Review: The Other Man (2008)
The Other Man (2008)
Directed by: Richard Eyre | 90 minutes | drama | Actors: Laura Linney, Liam Neeson, Antonio Banderas, Romola Garai, Abigail Canton, Amanda Drew, Laurence Richardson, Kas Graham
Fine predecessors are no guarantee of fine successors. Richard Eyre’s literary film ‘The Other Man’ is a psychological thriller cum drama, just like his previous film ‘Notes on a Scandal’. Moreover, ‘The Other Man’ is an adaptation of a novella by Bernard Schlink, who, as the author of ‘The Reader’, has already seen a work successfully made into a film.
While ‘The Other Man’ and ‘The Reader’ are qualitatively miles apart, the stories are related in content. Both are about a painful reconstruction after the discovery of a shocking secret. In ‘The Reader’, a man must revisit a past love story after learning that his lover was once a guard at a concentration camp. In ‘The Other Man’, a man discovers that his missing wife has always led a double life. To reconstruct the hidden side of his marriage, he travels to Milan, where his rival lives and works.

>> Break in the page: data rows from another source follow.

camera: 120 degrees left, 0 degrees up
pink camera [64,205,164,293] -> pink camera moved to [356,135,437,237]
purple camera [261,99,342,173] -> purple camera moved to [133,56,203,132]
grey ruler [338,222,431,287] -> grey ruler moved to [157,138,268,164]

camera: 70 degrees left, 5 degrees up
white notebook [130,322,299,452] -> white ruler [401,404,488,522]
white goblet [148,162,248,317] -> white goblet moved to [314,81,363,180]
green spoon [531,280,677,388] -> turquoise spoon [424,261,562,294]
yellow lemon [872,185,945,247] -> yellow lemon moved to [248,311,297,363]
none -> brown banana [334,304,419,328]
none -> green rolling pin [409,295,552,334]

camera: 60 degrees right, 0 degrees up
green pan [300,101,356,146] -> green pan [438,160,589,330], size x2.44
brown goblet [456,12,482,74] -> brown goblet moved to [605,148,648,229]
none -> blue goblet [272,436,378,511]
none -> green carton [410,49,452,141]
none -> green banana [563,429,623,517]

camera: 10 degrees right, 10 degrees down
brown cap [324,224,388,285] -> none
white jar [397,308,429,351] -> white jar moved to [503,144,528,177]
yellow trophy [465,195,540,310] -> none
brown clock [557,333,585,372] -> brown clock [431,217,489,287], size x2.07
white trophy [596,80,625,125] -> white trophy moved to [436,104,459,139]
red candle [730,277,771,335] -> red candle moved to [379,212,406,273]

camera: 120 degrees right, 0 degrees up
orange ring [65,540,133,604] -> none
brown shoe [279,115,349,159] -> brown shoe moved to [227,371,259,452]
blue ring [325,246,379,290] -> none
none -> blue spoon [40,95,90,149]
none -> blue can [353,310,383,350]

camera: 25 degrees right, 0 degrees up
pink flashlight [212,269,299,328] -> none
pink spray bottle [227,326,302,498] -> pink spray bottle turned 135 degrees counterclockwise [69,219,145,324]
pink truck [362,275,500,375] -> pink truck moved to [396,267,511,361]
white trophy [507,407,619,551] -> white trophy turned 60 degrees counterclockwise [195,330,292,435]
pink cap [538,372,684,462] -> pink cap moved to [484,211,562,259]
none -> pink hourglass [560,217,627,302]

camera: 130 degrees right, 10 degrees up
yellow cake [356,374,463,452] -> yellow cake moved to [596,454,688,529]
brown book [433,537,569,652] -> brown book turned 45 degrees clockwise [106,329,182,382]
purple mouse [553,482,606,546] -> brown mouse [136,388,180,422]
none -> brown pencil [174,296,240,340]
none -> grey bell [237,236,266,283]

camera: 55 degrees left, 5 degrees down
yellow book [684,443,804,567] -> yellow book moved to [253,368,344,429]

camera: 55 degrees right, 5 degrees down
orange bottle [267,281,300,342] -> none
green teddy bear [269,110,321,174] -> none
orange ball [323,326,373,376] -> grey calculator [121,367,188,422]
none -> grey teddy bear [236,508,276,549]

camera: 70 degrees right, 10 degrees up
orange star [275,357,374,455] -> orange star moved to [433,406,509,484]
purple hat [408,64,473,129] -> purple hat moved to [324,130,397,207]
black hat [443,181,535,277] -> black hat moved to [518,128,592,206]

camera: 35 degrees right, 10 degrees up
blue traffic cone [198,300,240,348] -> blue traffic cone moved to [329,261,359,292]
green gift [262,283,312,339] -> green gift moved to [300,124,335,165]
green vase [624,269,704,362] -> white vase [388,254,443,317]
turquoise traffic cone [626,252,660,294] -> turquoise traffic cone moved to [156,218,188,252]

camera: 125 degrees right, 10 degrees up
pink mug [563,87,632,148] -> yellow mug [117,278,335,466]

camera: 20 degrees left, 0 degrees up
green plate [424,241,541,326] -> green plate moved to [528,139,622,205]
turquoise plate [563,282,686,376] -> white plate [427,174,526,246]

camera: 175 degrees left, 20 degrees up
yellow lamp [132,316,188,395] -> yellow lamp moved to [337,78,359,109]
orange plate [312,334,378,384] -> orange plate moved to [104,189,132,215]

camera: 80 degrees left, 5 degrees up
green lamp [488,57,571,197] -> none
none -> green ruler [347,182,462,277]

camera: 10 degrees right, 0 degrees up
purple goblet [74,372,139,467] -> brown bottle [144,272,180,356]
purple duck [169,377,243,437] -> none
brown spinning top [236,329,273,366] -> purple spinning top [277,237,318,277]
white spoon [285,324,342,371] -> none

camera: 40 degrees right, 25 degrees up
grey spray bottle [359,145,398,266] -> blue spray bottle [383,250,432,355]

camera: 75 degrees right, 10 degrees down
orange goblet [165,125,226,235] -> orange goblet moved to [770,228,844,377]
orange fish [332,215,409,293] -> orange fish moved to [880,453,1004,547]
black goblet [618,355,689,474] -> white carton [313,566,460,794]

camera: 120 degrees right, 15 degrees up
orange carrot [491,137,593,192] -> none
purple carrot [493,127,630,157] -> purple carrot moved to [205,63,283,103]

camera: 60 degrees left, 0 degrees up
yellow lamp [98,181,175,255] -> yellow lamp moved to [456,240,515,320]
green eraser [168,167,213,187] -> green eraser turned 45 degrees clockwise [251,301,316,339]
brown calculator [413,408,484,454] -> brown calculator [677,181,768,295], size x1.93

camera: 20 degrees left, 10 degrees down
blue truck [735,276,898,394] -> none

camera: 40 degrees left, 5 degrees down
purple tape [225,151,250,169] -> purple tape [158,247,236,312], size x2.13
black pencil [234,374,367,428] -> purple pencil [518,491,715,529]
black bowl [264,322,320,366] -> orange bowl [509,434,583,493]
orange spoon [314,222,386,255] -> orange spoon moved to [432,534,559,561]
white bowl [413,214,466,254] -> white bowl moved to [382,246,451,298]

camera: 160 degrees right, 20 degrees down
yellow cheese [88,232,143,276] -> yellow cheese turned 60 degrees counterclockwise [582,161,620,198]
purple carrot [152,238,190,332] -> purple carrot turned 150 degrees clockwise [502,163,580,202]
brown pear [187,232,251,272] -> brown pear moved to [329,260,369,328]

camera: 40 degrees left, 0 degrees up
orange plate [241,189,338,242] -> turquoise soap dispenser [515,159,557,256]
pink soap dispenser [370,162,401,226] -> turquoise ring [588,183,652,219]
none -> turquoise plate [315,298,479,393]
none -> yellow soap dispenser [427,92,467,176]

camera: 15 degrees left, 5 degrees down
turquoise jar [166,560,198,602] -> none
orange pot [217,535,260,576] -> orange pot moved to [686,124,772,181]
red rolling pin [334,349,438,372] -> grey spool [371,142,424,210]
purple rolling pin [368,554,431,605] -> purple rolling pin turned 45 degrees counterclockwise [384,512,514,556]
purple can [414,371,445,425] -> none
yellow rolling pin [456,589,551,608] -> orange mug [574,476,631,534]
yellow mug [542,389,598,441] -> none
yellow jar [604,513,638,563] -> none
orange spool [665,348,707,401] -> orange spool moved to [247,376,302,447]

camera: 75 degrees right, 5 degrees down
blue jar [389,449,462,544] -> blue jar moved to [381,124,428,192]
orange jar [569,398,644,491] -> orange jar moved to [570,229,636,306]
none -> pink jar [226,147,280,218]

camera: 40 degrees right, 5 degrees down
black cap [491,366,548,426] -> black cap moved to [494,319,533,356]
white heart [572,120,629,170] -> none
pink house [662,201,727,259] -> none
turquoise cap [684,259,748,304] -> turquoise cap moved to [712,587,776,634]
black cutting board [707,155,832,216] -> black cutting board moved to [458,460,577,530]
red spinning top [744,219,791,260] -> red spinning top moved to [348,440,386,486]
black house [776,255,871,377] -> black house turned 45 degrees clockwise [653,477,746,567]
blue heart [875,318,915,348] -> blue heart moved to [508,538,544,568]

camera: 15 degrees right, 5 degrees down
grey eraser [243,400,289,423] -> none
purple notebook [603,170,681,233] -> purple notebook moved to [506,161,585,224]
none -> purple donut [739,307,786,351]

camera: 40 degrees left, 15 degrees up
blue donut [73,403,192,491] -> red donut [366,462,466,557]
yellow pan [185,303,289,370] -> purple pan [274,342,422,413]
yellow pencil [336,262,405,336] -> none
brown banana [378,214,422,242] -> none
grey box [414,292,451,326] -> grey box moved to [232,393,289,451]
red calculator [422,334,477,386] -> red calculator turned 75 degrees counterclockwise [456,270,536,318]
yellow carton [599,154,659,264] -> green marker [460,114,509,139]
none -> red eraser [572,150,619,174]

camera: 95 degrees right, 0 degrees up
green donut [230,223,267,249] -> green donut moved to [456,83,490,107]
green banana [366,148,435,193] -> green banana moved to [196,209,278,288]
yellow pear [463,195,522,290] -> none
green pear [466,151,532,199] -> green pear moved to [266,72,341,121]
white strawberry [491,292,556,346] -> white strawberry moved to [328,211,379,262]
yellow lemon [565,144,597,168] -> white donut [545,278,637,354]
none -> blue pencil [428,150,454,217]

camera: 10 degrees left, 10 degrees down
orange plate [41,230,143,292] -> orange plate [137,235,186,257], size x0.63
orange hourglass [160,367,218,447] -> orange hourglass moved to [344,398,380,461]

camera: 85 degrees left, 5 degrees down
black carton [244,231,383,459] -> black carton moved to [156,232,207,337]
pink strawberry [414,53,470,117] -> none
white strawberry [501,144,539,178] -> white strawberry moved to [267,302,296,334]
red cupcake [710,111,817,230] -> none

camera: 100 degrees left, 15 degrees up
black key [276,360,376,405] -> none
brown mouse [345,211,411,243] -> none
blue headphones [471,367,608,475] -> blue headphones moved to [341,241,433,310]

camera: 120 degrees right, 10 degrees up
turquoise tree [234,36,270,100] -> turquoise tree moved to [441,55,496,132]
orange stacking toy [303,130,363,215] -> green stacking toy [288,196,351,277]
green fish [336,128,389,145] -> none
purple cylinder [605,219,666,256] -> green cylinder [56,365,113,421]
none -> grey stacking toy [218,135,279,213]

Had the makers opted for a psychological drama, ‘The Other Man’ would have been good. Now they opt for a (too) complex construction. The first hour ‘The Other Man’ is a psychological thriller, which in this case boils down to the unexciting confrontation between an English chagrin and a Mediterranean slime ball. The thriller is also poorly developed. Countless genre clichés – rummaging through someone else’s email, following prey through the busy streets of a city, a game of chess as a symbolic showdown – huge plot holes, unbelievable decisions, stiff dialogues and stiff acting.
After an hour, the film suddenly changes color, with the result that form and subject directly touch each other: just like the main character, the viewer is forced to reconstruct. Although the negatives do not disappear, the film gains in depth and emotion and the role of daughter Abigail also becomes clearer. Unfortunately it is already too late by then.
‘The Other Man’ could have been a good film if the screenwriters had paid a little more attention to coherence, logic and detail and less to the concept. Now you leave ‘The Other Man’ with mixed feelings. The movie isn’t bad, but it could have been so much better. If you know ‘Notes on a Scandal’ and ‘The Reader’, you also have high expectations. The problem of fine predecessors.